» WHAT IS NEEDED:
Below are records that hold pictures; write out only the lines from their start through the line with "List each element's", exactly, and drop the pictures.

» DATA FOR THIS EXERCISE:

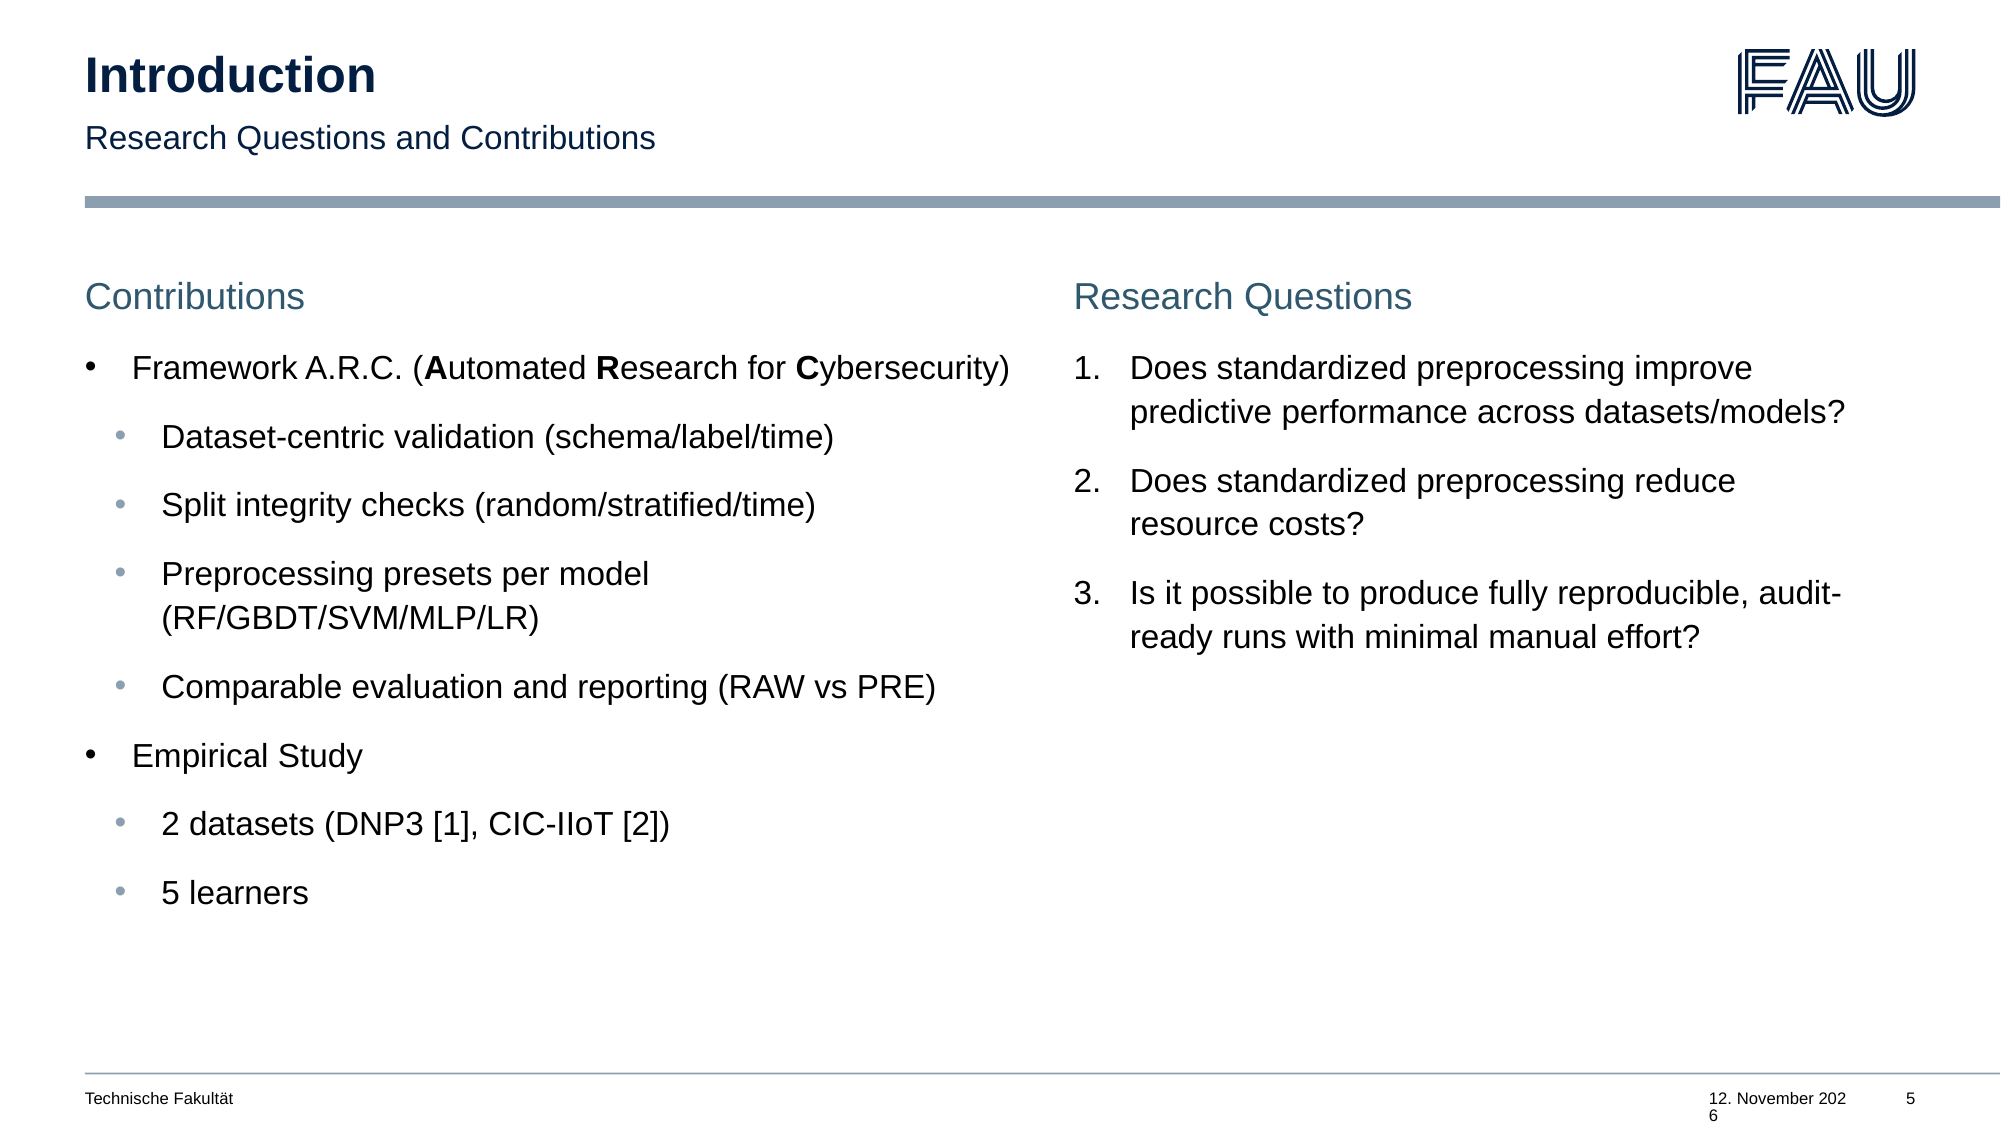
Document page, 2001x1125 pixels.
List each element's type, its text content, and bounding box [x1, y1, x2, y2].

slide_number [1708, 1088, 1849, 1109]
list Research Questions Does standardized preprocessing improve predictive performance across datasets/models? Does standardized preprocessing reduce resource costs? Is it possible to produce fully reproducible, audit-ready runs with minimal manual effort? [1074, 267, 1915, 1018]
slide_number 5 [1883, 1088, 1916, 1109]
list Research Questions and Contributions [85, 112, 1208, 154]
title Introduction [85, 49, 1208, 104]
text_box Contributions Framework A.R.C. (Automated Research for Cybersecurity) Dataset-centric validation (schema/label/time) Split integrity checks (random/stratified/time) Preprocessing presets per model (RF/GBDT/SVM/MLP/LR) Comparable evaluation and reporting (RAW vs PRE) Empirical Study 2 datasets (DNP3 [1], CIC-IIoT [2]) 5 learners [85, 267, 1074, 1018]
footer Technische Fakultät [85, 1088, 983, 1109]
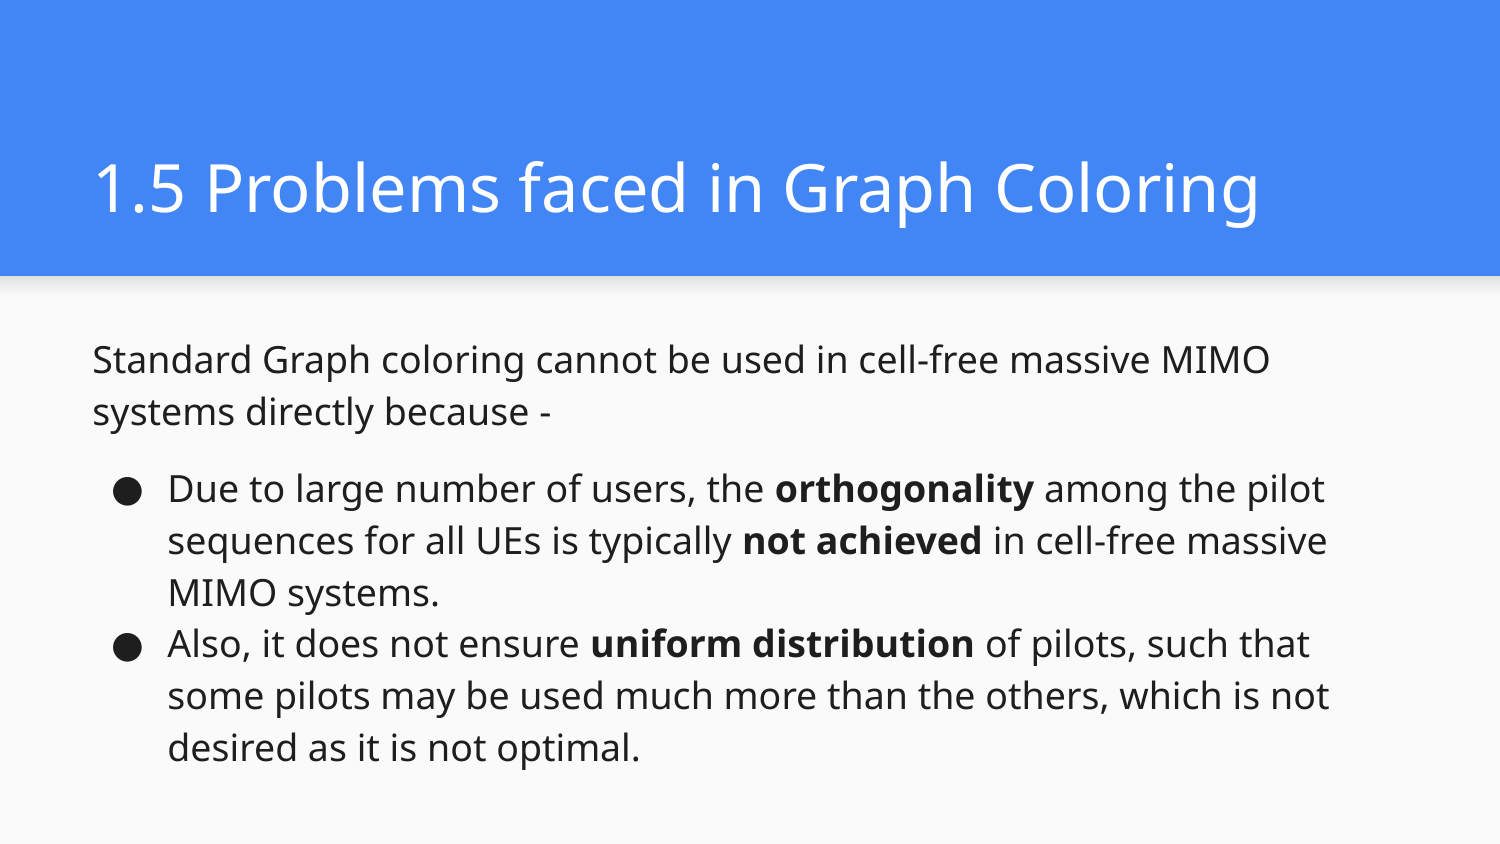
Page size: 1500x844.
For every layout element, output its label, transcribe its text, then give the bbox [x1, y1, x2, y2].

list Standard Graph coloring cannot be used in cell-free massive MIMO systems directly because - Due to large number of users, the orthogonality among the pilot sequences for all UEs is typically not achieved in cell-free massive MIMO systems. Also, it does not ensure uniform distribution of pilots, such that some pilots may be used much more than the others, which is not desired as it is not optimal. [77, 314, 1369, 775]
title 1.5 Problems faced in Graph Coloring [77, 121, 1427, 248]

» TASK RESPONSE:
Document page, 2001x1125 pixels.
List each element's type, its text content, and bounding box [x1, y1, x2, y2].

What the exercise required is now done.